The Armenian opposition will greet these assurances with skepticism. Opposition parties have long accused law-enforcement authorities of turning a blind eye and even contributing to vote rigging.

Poghosian told the meeting that the task force will have structures in all Armenian regions and launch a hotline for citizens witnessing election-related irregularities. It also plans to closely cooperate with international election observers, he said.

According to Gasparian, the task force will also form special teams tasked with verifying the accuracy of national vote registers released by the police last week.

The lists indicate a sizable increase in the number of Armenia’s eligible voters since 2008, a fact that has prompted strong protests from the main opposition Armenian National Congress (HAK).
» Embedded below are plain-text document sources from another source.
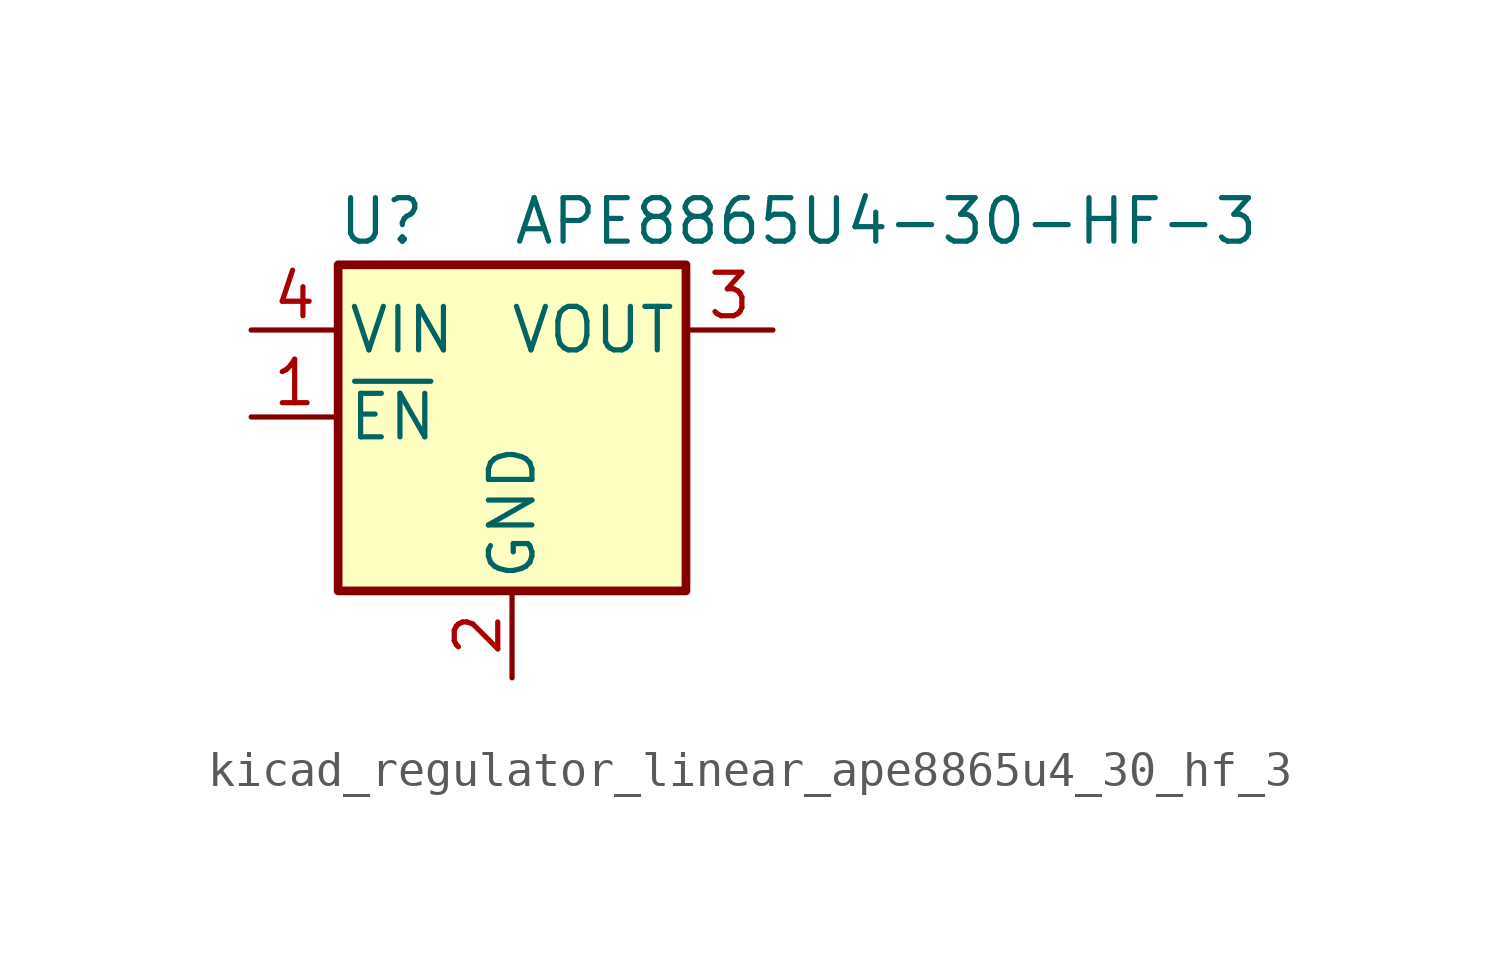
<source format=kicad_sym>
(kicad_symbol_lib
  (version 20220914)
  (generator kicad_symbol_editor)
  (symbol "kicad_regulator_linear_ape8865u4_30_hf_3"
    (pin_names
      (offset 0.254))
    (property "Reference" "U"
      (at -3.81 5.715 0)
      (effects (font (size 1.27 1.27))))
    (property "Value" "APE8865U4-30-HF-3"
      (at 0 5.715 0)
      (effects (font (size 1.27 1.27)) (justify left)))
    (symbol "kicad_regulator_linear_ape8865u4_30_hf_3_0_1"
      (rectangle (start -5.08 4.445) (end 5.08 -5.08) (stroke (width 0.254) (type default)) (fill (type background))))
    (symbol "kicad_regulator_linear_ape8865u4_30_hf_3_1_1"
      (pin input line (at -7.62 0 0) (length 2.54) (name "~{EN}" (effects (font (size 1.27 1.27)))) (number "1" (effects (font (size 1.27 1.27)))))
      (pin power_in line (at 0 -7.62 90) (length 2.54) (name "GND" (effects (font (size 1.27 1.27)))) (number "2" (effects (font (size 1.27 1.27)))))
      (pin power_out line (at 7.62 2.54 180) (length 2.54) (name "VOUT" (effects (font (size 1.27 1.27)))) (number "3" (effects (font (size 1.27 1.27)))))
      (pin power_in line (at -7.62 2.54 0) (length 2.54) (name "VIN" (effects (font (size 1.27 1.27)))) (number "4" (effects (font (size 1.27 1.27))))))))
</source>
The HAK claims that the authorities have further inflated the number to be able to cast bogus votes in place of hundreds of thousands of voters absent from the country.

“This is Vova Gasparian’s gift to Serzh Sarkisian aimed at showing that he is a much more talented minister that [his predecessor] Alik Sargsian because he can increase the number of voters by 185,000 in four years,” HAK leader Levon Ter-Petrosian charged at a rally on Friday.

Gasparian dismissed Ter-Petrosian’s claims and ruled out the possibility of fraudulent voting on behalf of absent voters. “Levon Ter-Petrosian holds rallies and he can say whatever he wants,” he said. “There is no need to comment on Levon Ter-Petrosian’s statements because I simply don’t respond to imaginations.”